Articles - How insurers are at risk of attack by hybrid mobile apps


Mobile apps have become a fixture in practically every element of our lives today, and the insurance industry is no exception. While the industry is still behind outliers in banking and payments for app adoption, apps have become a common offering from most providers, enabling customers to check and manage their claims, make payments, and other functions.

 By Andrew Whaley, VP Engineering at Arxan Technologies

 A newer wave of companies are focusing on mobile-only offerings, while there have also been advancements around app-based robo-advisors and chatbots in recent years.

 As firms rush to stake their claim in the increasingly digital market, many are deploying the popular “hybrid app” approach to cut down on development time and costs. The technique sees developers create the app in HTML or JavaScript, usually reserved for website development, and then wrap it in an application layer that allows it to function on a mobile device. The main benefit to this approach is that the app can be developed as one base code which can then be easily ported between different platforms, enabling the company to have a presence on both Android and Apple devices without the time and expense of having to start from scratch. There are also many frameworks available to make the process even easier, and as a result, the technique is widely used in many other industries, particularly in mobile gaming and digital media services, as well for devices such as smart TVs.

 Increasing risks

 However, although the hybrid app approach will enable an insurance firm to deploy its app more quickly and widely, it also brings a fresh set of risks. Mobile apps always come with an extra degree of risk in the first instance, as once an app is available for download, criminals can immediately get a hold of it and begin searching for weak links in its security. While all apps are at risk, anything with more sensitive information, such as personal and financial data are a prime target – which includes any insurance apps with any functionality around managing or making claims.

 Hybrid apps can introduce even more risk than standard mobile apps as the JavaScript HTML source code requires less skill to reverse engineer and tamper with than native binary code. Once an attacker is able to access an app’s code, they can modify it for a whole host of malicious activity. Some examples would be disabling security controls and bypassing other restrictions which would enable them to access and transmit data that should normally be secure. The fact that it runs in a browser also means things like remote man-in-the-middle attacks, where data is intercepted as it is transmitted, are even easier. Runtime data such as financial and personal information can be stolen while the app is in use, and the app can even be used as a vector to attack other applications on the device.

 If an attacker is able to find the security keys hidden in the app’s code, they can even attack the insurance company itself, potentially using the keys to access anything on the network that the app was authorised for. Another popular tactic is to create a malicious copy of the app which is loaded with malware, and republish it for download. While these copies were previously only found on unofficial download pages, there have been examples of them making their way onto authorised app stores and the company’s own website.

 Protecting hybrid mobile apps

 While hybrid apps can be more hazardous, insurers can still enjoy their reduced costs and development time without putting themselves and their customers at risk if they deploy additional security to counter the weak points.

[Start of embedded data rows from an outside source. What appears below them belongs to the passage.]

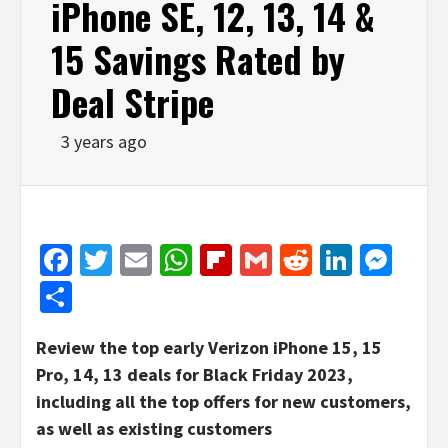
iPhone SE, 12, 13, 14 &
15 Savings Rated by
Deal Stripe
3 years ago
Facebook
Twitter
Email
WhatsApp
Flipboard
Gmail
Reddit
Linked
Mes
Share
Review the top early Verizon iPhone 15, 15
Pro, 14, 13 deals for Black Friday 2023,
including all the top offers for new customers,
as well as existing customers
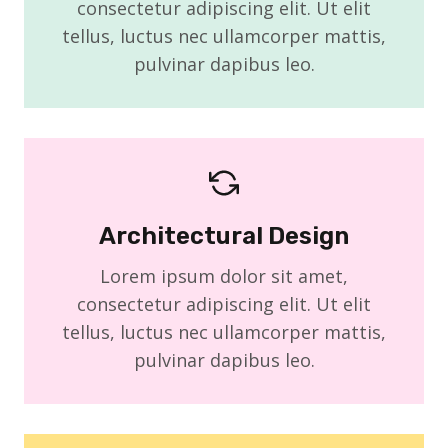
consectetur adipiscing elit. Ut elit
tellus, luctus nec ullamcorper mattis,
pulvinar dapibus leo.
Architectural Design
Lorem ipsum dolor sit amet,
consectetur adipiscing elit. Ut elit
tellus, luctus nec ullamcorper mattis,
pulvinar dapibus leo.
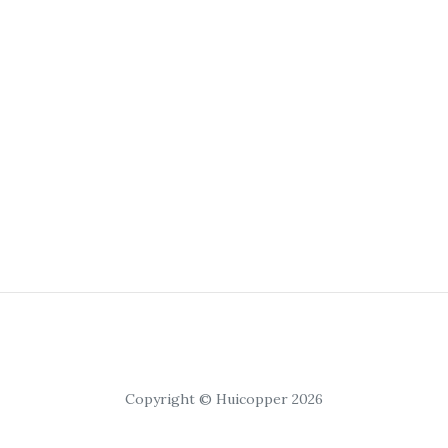
Copyright © Huicopper 2026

 One of the most effective approaches is to combine obfuscation with runtime protection techniques and apply them to the JavaScript code at the heart of the app. Obfuscation renders code into unusable mess for any attackers, and can be combined with other approaches such as hiding text encodings and data values, and changing easy-to-understand program symbol names. This means that even if an attacker is able to access the code, it will be far more difficult for them to decipher anything useful from it.

 Runtime protection meanwhile essentially makes the app’s script self-defending. Anti-tamper controls can be woven into the code, enabling it to checksum itself in runtime. This means that each time the app is booted up, it will check its own code to confirm it is in its original state and has not been tampered with. It can be programmed to respond to changes by becoming inoperative or even alerting the developer. Alongside this, the app can use runtime profiling to check what kind of environment it is in. A popular technique for attackers is to lift the code from the app and run it in a sandbox environment where it can be better probed and attacked – something that is even easier to achieve with the JavaScript-based code used in hybrid apps. With runtime profiling in place, the app will detect if it is in an unusual environment rather than a proper mobile device. As all of this is hidden within the JavaScript code itself, so it is still effective even if app is disassembled.

 By focusing on protecting the JavaScript at the heart of the app, insurers can continue to reap the benefits of hybrid apps without compromising security, claiming a greater share of the digital marketplace by deploying across more platforms without incurring extra costs and development times. At the same time, they can be sure they are not putting themselves or their customers at risk by exposing them to cyber attackers hitting soft targets for an easy payday.